В управлении действительно было очень тяжко. Его заставили прождать полчаса в комнатке для допросов. Потом явились два инспектора, имен которых он не запомнил. Он все рассказал.
Вручил им ежедневник Карла М. и объяснил, как его выкрал и зачем. Оказалось, Карл М. сделал заявление о его пропаже из своего офиса. Лопес упомянул о совместном с гамбургской полицией расследовании, один из инспекторов вышел из комнаты, чтобы связаться с Вунцамом. Второй стал выговаривать ему, выдвигая сокрушительные упреки: Лопес должен был проинформировать власти, Лопес должен был дождаться разрешения, Лопес совершил преступление на бельгийской территории в ходе расследования, Лопес… Другой инспектор вернулся, он уже поговорил с Вунцамом: тот все подтверждал и брал на себя ответственность за расследование в Брюсселе настолько, насколько это было возможно. Лопес попросил позвонить Сантовито. Инспекторы несколько минут переговаривались в уголке. Они велели принести телефон, но один из двоих вышел, сказал, что свяжется прямо с Сантовито, а потом передаст трубку Лопесу.

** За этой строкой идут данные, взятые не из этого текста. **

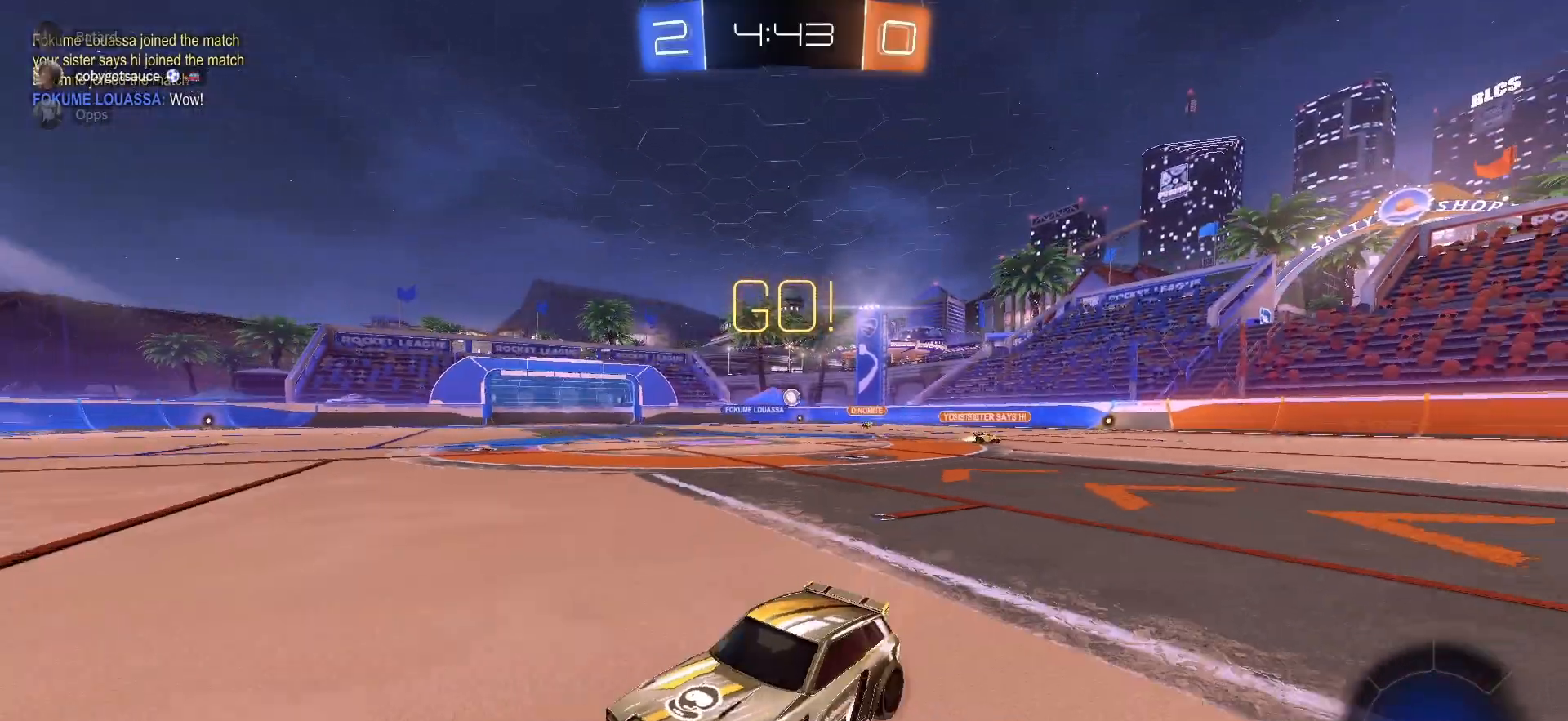
{"buttons": ["R2"], "left_stick": "right", "right_stick": "center", "events": [[300, "TRIANGLE", "down"], [383, "TRIANGLE", "up"]]}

Несколько минут прошло в молчании. Инспектор, стоявший перед Лопесом, глядел на него, ни говоря не слова. Наконец — дребезжание телефона.
Лопес ждал, пока ему передадут трубку.
Сантовито:
— Алло? Гвидо?
— Это я, Джакомо.
Пауза.
— Ты — головка от хрена. Головка от хрена.
— Джакомо…
— Никаких Джакомо. Молчи и слушай меня. Ты — дерьмо, Гвидо. Как будто у тебя здесь не было проблем… Что за дурь ты вбил себе в голову? Ты устраиваешь мне это дерьмо в Пьолтелло, ты притаскиваешь мне в управление типа, у которого крыша — святые в раю. Из-за тебя эти его святые меня поимели. Ты исчезаешь, не звонишь, неизвестно, где ты. Мне говорят, что ты в Гамбурге. А теперь мне звонят из Брюсселя, потому что ты не запрашивал разрешения, а там появились трупы…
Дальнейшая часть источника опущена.